→ **Consegna 1**:
Indica se ciascuna affermazione concorda con il brano sul Reddito di cittadinanza, rispondendo sì o no e citando le parole del brano che lo stabiliscono. (a) Le condizionalità legate al sussidio sono state sospese per quattro mesi a causa della pandemia. (b) In circostanze normali le condizioni valgono anche per i componenti minorenni del nucleo familiare. (c) Il Decreto Cura Italia ha sospeso le condizionalità per due mesi.
→ **Consegna 2**:
Riprendi il brano sul Reddito di cittadinanza dopo la sua ultima frase e proseguine la stesura.
-------- Brano di partenza --------
Reddito di cittadinanza, torna l’obbligo di cercare lavoro: cosa cambia

Le condizionalità legate alla ricezione del sussidio erano state sospese per quattro mesi a causa della pandemia

In virtù dell’emergenza coronavirus, il Governo ha introdotto numerose misure a sostegno di lavoratori e famiglie per rispondere alla crisi economica scatenata dal lockdown. Tra le iniziative stabilite dall’Esecutivo, c’è stata anche la decisione di sospendere le “misure di condizionalità” in vigore per poter beneficiare del Reddito di cittadinanza.

Il sussidio fortemente voluto dal Movimento Cinque Stelle, infatti, è condizionato al fatto che i beneficiari diano immediata disponibilità al lavoro e aderiscano ad un percorso personalizzato di accompagnamento all’inserimento lavorativo e all’inclusione sociale, che può prevedere attività di servizio alla comunità, per la riqualificazione professionale o il completamento degli studi.

Al rispetto di tali condizioni sono tenuti, in normali circostanze, tutti i componenti del nucleo familiare maggiorenni, non occupati e che non frequentino un regolare corso di studi.

Condizionalità sospese durante il Covid

Tali condizionalità, tuttavia, sono state sospese per via dell’emergenza sanitaria: sono intervenuti in questo senso, infatti, sia il Decreto Cura Italia per due mesi, sia il Decreto Rilancio (qui lo speciale QuiFinanza) per i successivi due.
-------- Dati forniti --------
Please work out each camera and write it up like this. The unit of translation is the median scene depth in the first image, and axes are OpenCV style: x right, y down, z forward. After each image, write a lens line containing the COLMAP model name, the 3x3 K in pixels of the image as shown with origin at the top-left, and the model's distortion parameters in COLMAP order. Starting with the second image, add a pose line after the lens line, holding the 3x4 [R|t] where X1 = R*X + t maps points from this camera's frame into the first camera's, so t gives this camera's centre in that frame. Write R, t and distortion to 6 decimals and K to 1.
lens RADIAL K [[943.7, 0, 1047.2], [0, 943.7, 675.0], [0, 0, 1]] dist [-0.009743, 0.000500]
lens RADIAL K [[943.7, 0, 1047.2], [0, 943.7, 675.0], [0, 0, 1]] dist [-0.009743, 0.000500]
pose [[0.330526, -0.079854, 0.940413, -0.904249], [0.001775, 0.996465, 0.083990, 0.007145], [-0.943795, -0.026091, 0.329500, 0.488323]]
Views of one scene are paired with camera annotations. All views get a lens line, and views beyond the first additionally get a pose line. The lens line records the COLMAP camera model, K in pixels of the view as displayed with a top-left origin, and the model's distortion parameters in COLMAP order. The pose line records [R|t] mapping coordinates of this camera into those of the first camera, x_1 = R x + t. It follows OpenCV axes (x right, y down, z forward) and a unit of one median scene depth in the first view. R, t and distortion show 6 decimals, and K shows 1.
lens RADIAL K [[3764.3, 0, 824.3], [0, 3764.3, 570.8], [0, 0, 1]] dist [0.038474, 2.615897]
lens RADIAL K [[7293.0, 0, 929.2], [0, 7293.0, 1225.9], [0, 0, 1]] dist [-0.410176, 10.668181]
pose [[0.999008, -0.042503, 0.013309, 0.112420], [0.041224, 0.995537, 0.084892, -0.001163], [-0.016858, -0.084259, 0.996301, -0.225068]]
--------
→ **Risposta attesa 1**:
(a) Sì: «erano state sospese per quattro mesi a causa della pandemia».
(b) No: «tutti i componenti del nucleo familiare maggiorenni, non occupati e che non frequentino un regolare corso di studi».
(c) Sì: «sia il Decreto Cura Italia per due mesi».

→ **Risposta attesa 2**:
Tali provvedimenti hanno consentito ai beneficiari della misura di continuare a percepirla senza l’obbligo di recarsi presso i Centri per l’impiego, in modo da evitare assembramenti. La sospensione, tuttavia, è scaduta il 17 luglio: da sabato 18 – quindi, in pratica, da lunedì 20 luglio –, gli obblighi a cui normalmente sono tenuti i recettori del reddito di cittadinanza sono rientrati in vigore.

Gli obblighi da rispettare

Diverse sono le condizionalità da rispettare. Tra queste;

  • la registrazione sulla piattaforma digitale MyAnpal, che mira a far incontrare domanda e offerta di lavoro;
  • lo svolgimento di attività di ricerca di occupazione;
  • la disponibilità ad essere avviati alle attività previste dal Patto del Lavoro;
  • la disponibilità a sostenere colloqui di tipo psicoattitudinale ed eventuali prove di selezione per l’accesso al mondo del lavoro;
  • l’accettazione di almeno una di tre offerte considerate congrue al proprio profilo.

Le eccezioni

Sono esclusi da questi obblighi i beneficiari della Pensione di cittadinanza, i beneficiari del Reddito di cittadinanza pensionati o di età pari o superiore a 65 anni, e i componenti con disabilità (fatta eccezione per la possibilità, per i componenti del nucleo familiare disabili, di richiedere la volontaria adesione a un percorso personalizzato di accompagnamento all’inserimento lavorativo e all’inclusione sociale).

Possono inoltre essere esonerati in occasione della convocazione da parte dei Centri per l’impiego anche i componenti con carichi di cura legati alla presenza di soggetti minori di tre anni di età o di componenti del nucleo familiare con disabilità grave o non autosufficienti, oppure coloro che frequentano corsi di formazione e gli occupati a basso reddito, considerati disoccupati ai sensi dell’articolo 4, comma 15 ter.